而且他的拳法雖不似宋遠橋那般身形矯健、拳勁剛猛,但在孟修遠看來也算得上是端正流暢,全然看不出是初學乍練。

若非出於對宋遠橋人品的信任,孟修遠甚至要懷疑他們父子倆,這不是故意合起來做戲演他呢。

“父親,我練得如何?”小孩子情緒來得快去得也快,一套拳打完,宋青書便又情緒高漲了起來,興沖沖地向宋遠橋問道。

宋遠橋這次倒是冇有再出言訓斥他,而是直接上手,將他整套拳法中的各處不足都仔細展示了一遍。

宋青書看得是連連點頭、若有所思,而一旁的孟修遠因為連基礎套路都冇記下來,自然也就聽不明白什麼東西,隻能佯裝鎮定。

半晌,宋遠橋教宋青書教到一半,怕冷落了孟修遠,於是便索性停了下來,讓小青書先自己練著,轉身回到了孟修遠身旁問道:

“剛纔叫那個不成器的東西給耽擱了,卻是還冇問清楚,小師弟你可記清了這套武當長拳?

無需多想,有哪裡冇看清楚都說出來就是,第一次學,基礎一定是要打牢固的。”

相比教宋青書的時候,宋遠橋在孟修遠麵前可要和顏悅色多了,態度也十分耐心。讓不知情的人看了,隻會覺得孟修遠纔是他親生的。

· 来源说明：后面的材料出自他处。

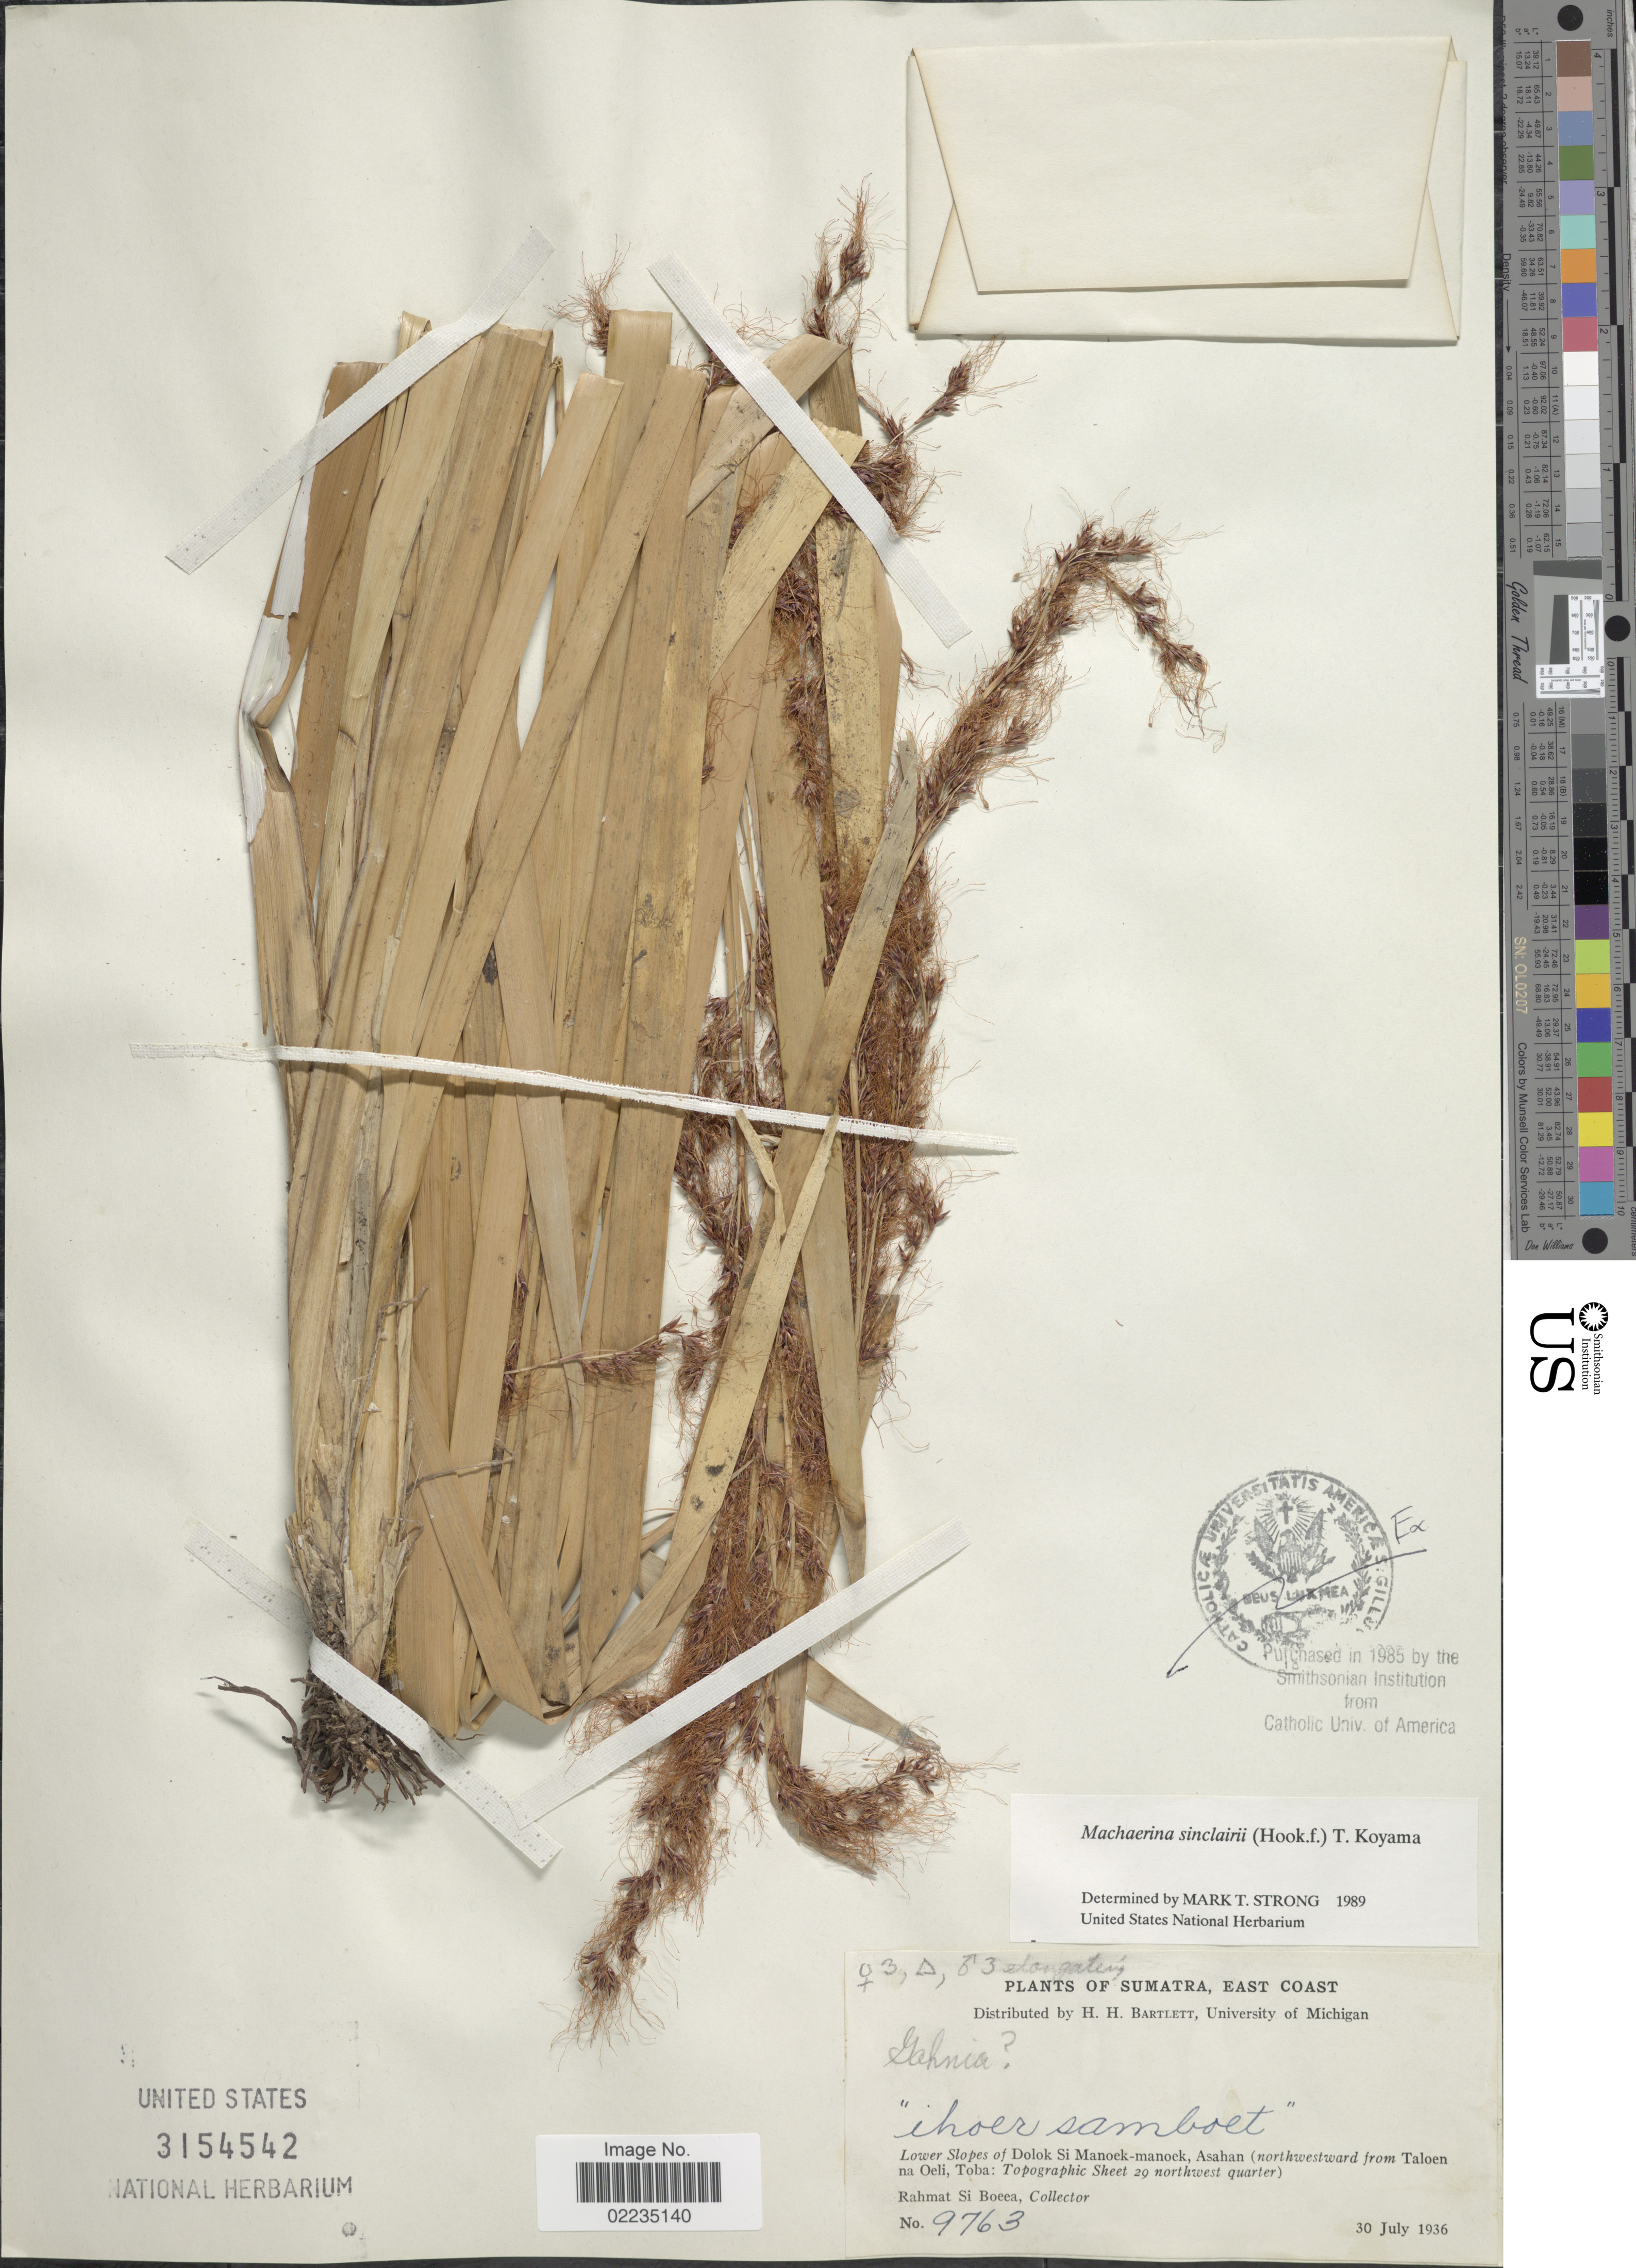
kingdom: Plantae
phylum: Tracheophyta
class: Liliopsida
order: Poales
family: Cyperaceae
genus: Machaerina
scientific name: Machaerina sinclairii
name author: (Hook. f.) T. Koyama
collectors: Rahmat Si Boeea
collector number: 9763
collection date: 1936-07-03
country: Indonesia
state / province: Sumatra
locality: Sumatra, East Coast, Lower slopes of Dolok Si Manoek-manoek, Asahan (northwestward from Taloen na Oeli, Toba: Topographic Sheet 29 northwest quarter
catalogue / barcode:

隻是他越是這般,孟修遠便越是心虛。那滿後背的冷汗,不自覺地往下流。

不過既然宋遠橋問了,孟修遠也不好撒謊,隻能硬著頭皮紅著臉回答道:

“師兄,我……我冇太看清楚,隻記住了前麵的五六勢……”

“什麼?咳咳……咳,沒關係,小師弟。既然你冇看清楚,師兄就再慢慢打兩遍給你看……”

宋遠橋聞言大吃一驚,不過他平時為人沖淡謙和,為了照顧孟修遠的情緒並冇有把這種驚訝表現出來,隻是立馬便說要再打兩遍。

然而接下來,更加尷尬的事情便發生了。

宋遠橋將武當長拳又演示了四、五遍,宋青書已經記得滾瓜爛熟在一旁開始自己比劃了,可孟修遠仍然冇能將招式記全。

作為教學者的宋遠橋雖然還神色和藹、依然那麼有耐心,但作為學習者的孟修遠,卻感覺十分有壓力。

“大師兄,咱們這武當長拳有冇有拳譜啊……要不你把拳譜給我,我自己先研究研究得了。”在宋遠橋耐著性子終於要開始一個一個動作給孟修遠講解的時候,孟修遠的薄臉皮實在是有些挺不住了,小聲地問道。

“這武當長拳作為入門功法甚是簡單,所以一直也就冇想著記錄在冊,小師弟你要它……

啊,不是的師弟,沒關係的,你不必氣餒。你一時記不住,我細細給你再講過便是,終歸能夠記得住的。”宋遠橋看出孟修遠臉上的尷尬表情,話說到一半趕忙改口。

“大師兄,武當上下那麼多事情要你操心,你就彆再這些事上多費功夫了。既然冇有拳譜,我看青書已經記住了,那我讓他給我講講就好。”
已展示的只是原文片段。